Deporter-in-Chief? Not According to the Data
In his eight years in office, President Obama’s legacy on immigration can best be described as uneasy: though he campaigned on, championed, and eventually achieved limited reform, he also presided over the deportation of 2.5 million individuals throughout his two terms. Relying on executive orders in a time of gridlock, Obama’s push for change reached its peak in 2012 when he established the Deferred Action for Childhood Arrivals (DACA) program; in that same year, deportation numbers reached an all-time high, a fact coming at odds with the administration’s focus on progressive immigration reform. Despite sweeping characterizations from both sides, however, the data tells a different story: since 2012, the administration has deported fewer individuals on a year-by-year basis, while accepting more eligible immigrants into DACA — the lynchpin program that makes less deportations possible in the very first place, ensuring an effective (if still conflicted) legacy.
Rising from the ashes of the defeated DREAM Act, DACA helps to reiterate the importance of young, educated immigrants to the United States. If an undocumented immigrant enters the United States as a child before 2007 and has remained since with a clean criminal record and educational history, they are eligible to apply for “deferred action” — a temporary, renewable exemption from deportation plus work permit.
Signed into law by President Obama in June 2012, the policy has been assailed from all sides, most notably through United States v. Texas, a court challenge that has led to two relative victories: an injunction on the “expansion” of DACA to undocumented parents of U.S. citizens, and consideration of the case before the U.S. Supreme Court. Despite such obstacles, the DACA program has provided deferred action status to over 1.1 million previously undocumented immigrants, accepting over 90% of applicants every year.

In its first year, USCIS received over 150,000 applications. Four years later, over 1.3 million applications have been filed (United 3). Demographically, the vast majority (86%) of recipients are Mexican, and reside in either California (32%) or Texas (18%).


But how does DACA play into U.S. immigration policy at large, especially in a system so highly dependent on deportation? In the first full year of George W. Bush’s presidency, over 180,000 people were deported from the United States. In contrast, the first year of Obama’s first term led to nearly 390,000 deportations. The twofold increase rightfully gives cause for concern — why would a President who champions progressive reform act to deport so many, knowing the damaging familial consequences? With a critical examination of the data, however, the story is different: though the total number of deportations since 2008 have increased in comparison to the Bush presidency, the rate has decreased year by year: 389,834 deportations (2009) drops steadily — in the space of six years — to 235,413 in 2015.

The downwards trend, then, directly undermines the narrative that President Obama is unilaterally deporting more immigrants than ever, an assertion disproved further by looking at the positive trend of deportation rates under George W. Bush. Though only 189,026 people were deported in 2001, the trend steadily increases by around 30,000 extra deportees every year (except 2002), eventually leading to nearly 360,000 deportations by the end of Bush’s presidency. In comparison, though Obama’s deportation rates start out higher, they show concrete evidence of a year-by-year decrease — an achievement that is helped in no small part by the creation of DACA.
At the same time, DACA also helped to facilitate the success of fundamental deportation policy change, which further drives figures downward. Two years after President Obama signed DACA into law, Secretary of Homeland Security Jeh Johnson sent a memorandum concerning the “apprehension, detention, and removal of aliens” in the United States, most notably putting into action a priority-based system for deportations, with threats to national security at the very top and non-criminals with merely immigration law violations at the other end.
This marked a huge paradigm shift in U.S. deportation policy, which (since the passage of the Illegal Immigration Reform and Immigrant Responsibility Act of 1996) had relied upon low legal barriers to deport ever-increasing numbers of immigrants — manifest through the huge increase of deportations under the Bush administration.

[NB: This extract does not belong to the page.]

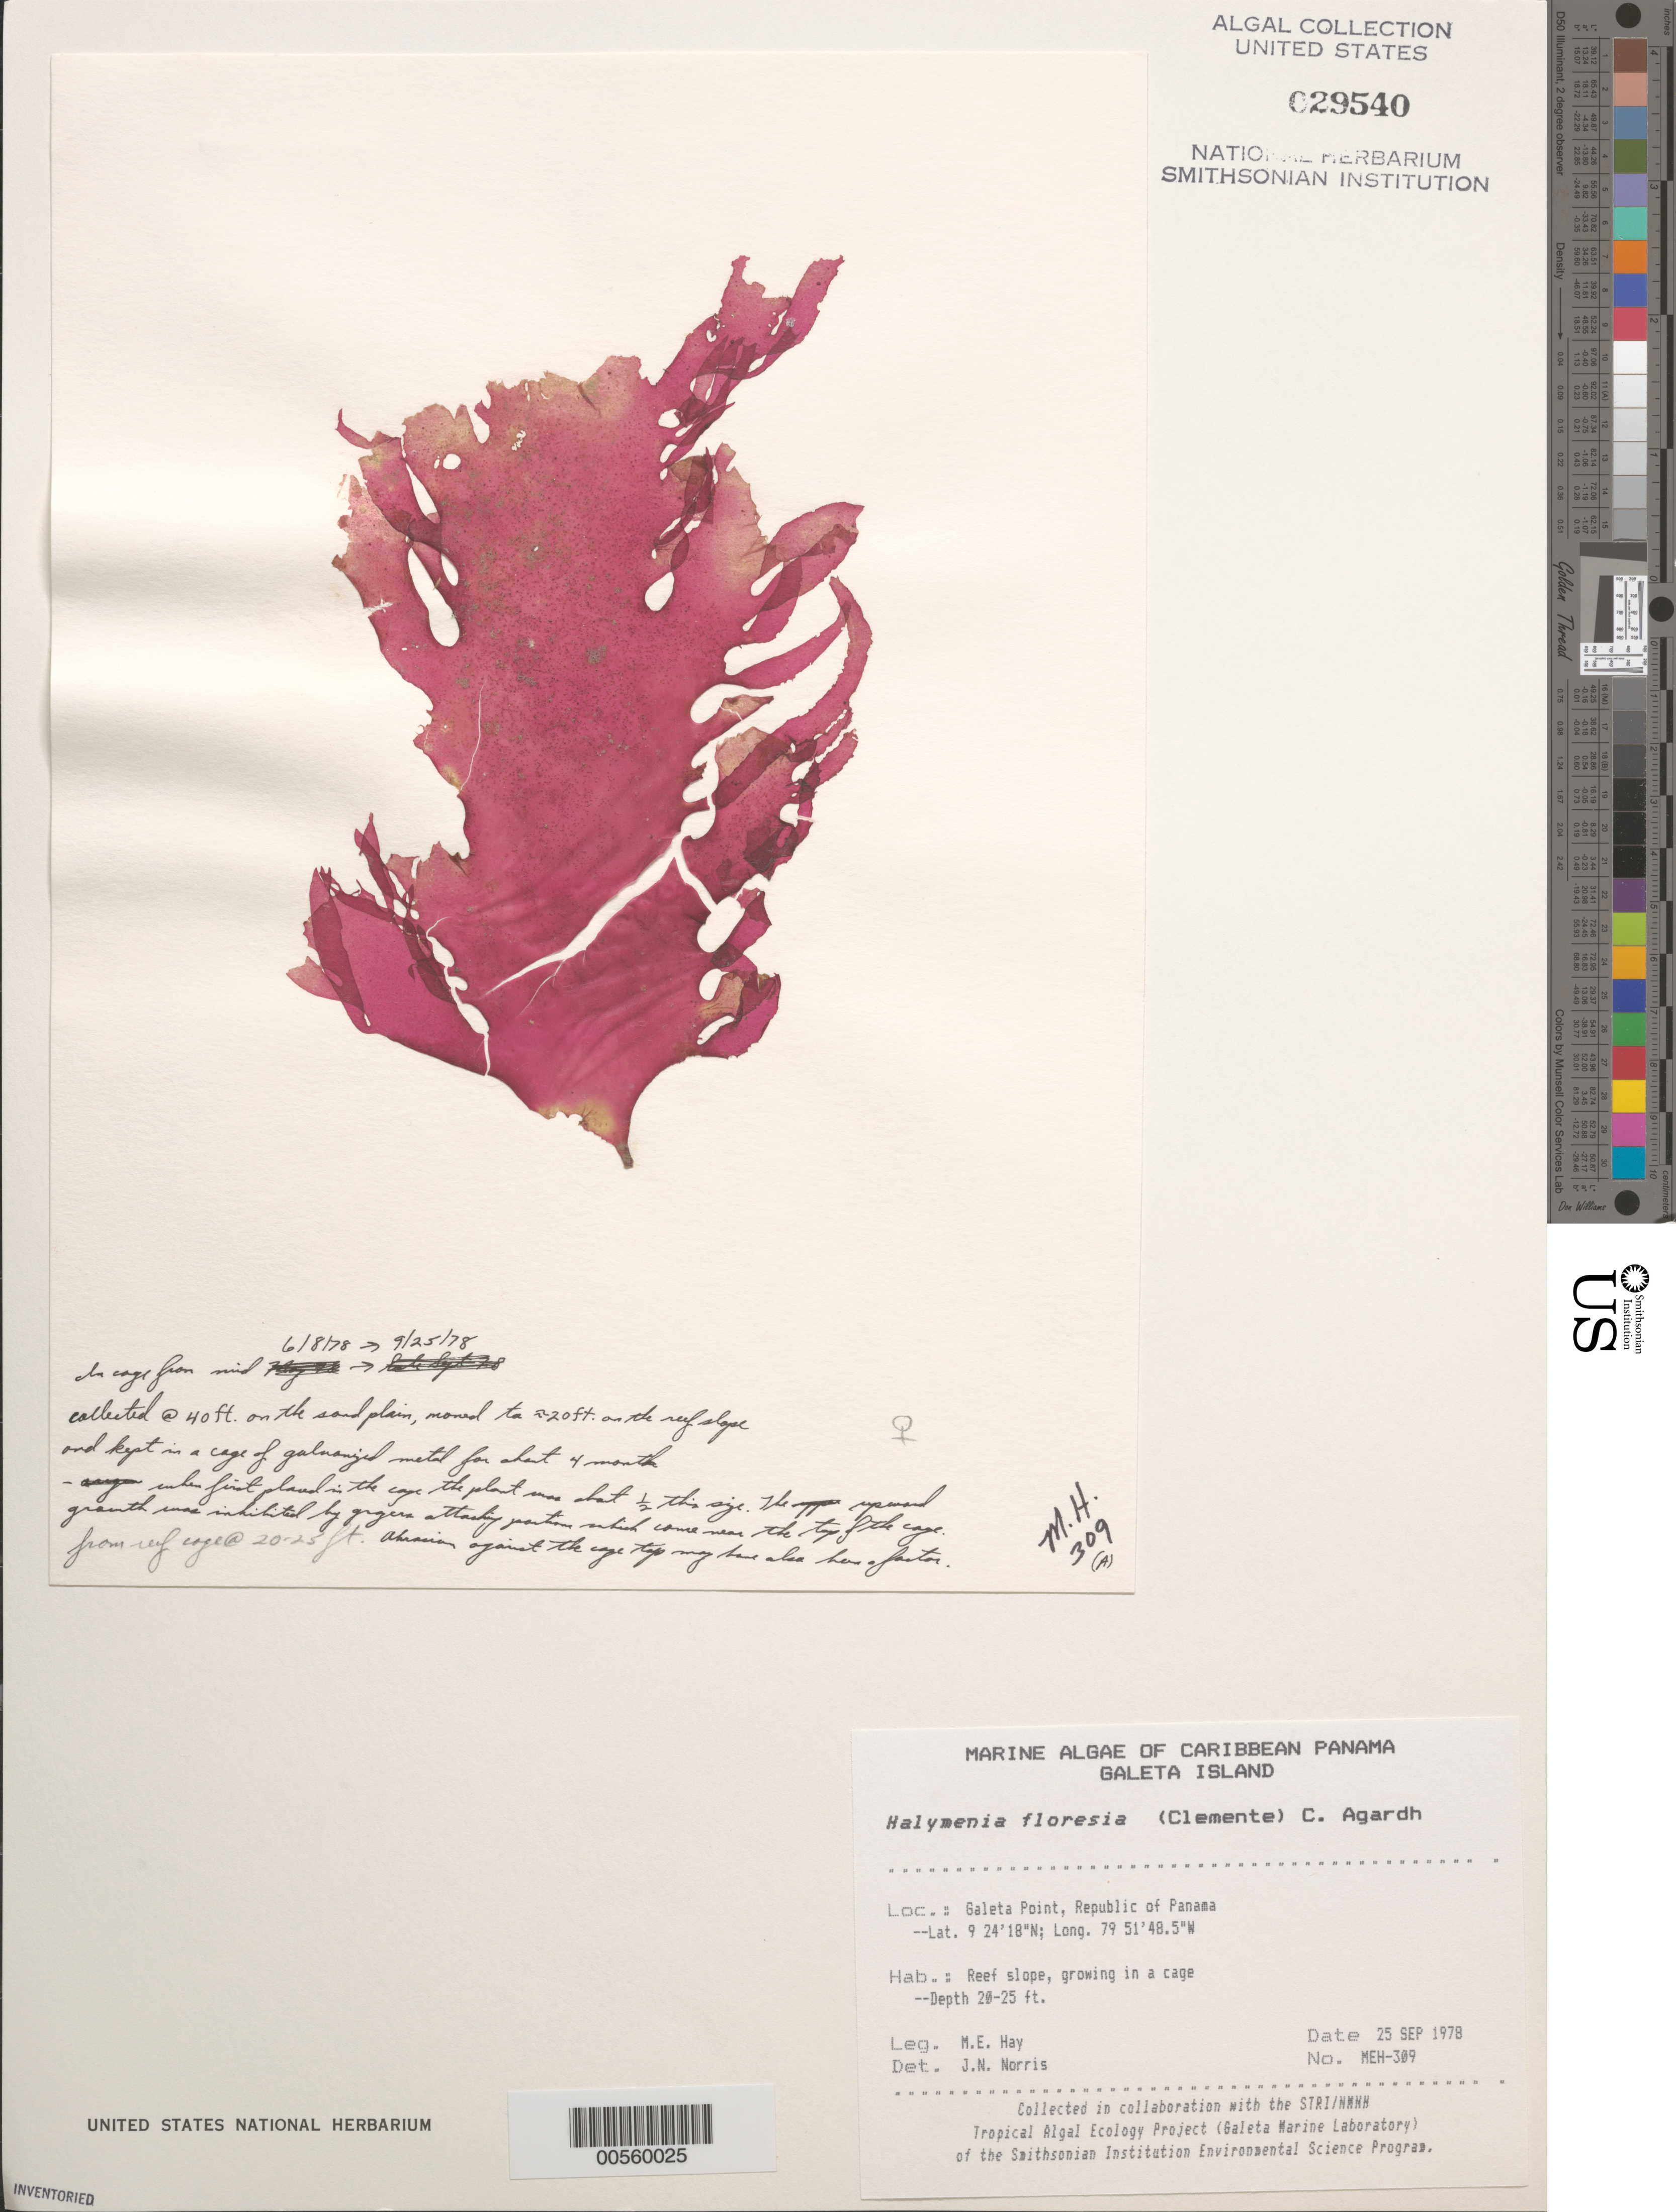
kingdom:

The new policy’s impact, then, can easily be quantified through data: in 2014, convicted criminals formed 56% of the total number of deportations, whereas 59% of those deported in 2015 were convicted criminals. At the same time, 40,000 fewer people were deported in 2015 as opposed to the previous year, showing a clear link between recomposed policy and decreased removal rates. Moreover, DACA has made the rewritten policy far more effective; by allowing a large subsection of the undocumented immigrant population to step out from the shadows, USCIS can refocus their resources towards those higher on their list of priorities with greater efficacy.
Even as it faces legal scrutiny under the Supreme Court, DACA’s benefits are clear — not only has it helped over 1.1 million previously undocumented immigrants, but also has provided USCIS with the leeway necessary to refocus deportation policy, driving deportation numbers downward year-by-year. What yet remains to be seen, however, is DACA’s long term impacts for its recipients and the American people at large. Ultimately, as the nation inches ever-closer to an election day defined by demagogues and divisive rhetoric, Obama’s legacy on immigration will only play an ever-increasing role in the future of this nation.
This article was created as part of an assignment in GOV 374N at the University of Texas at Austin.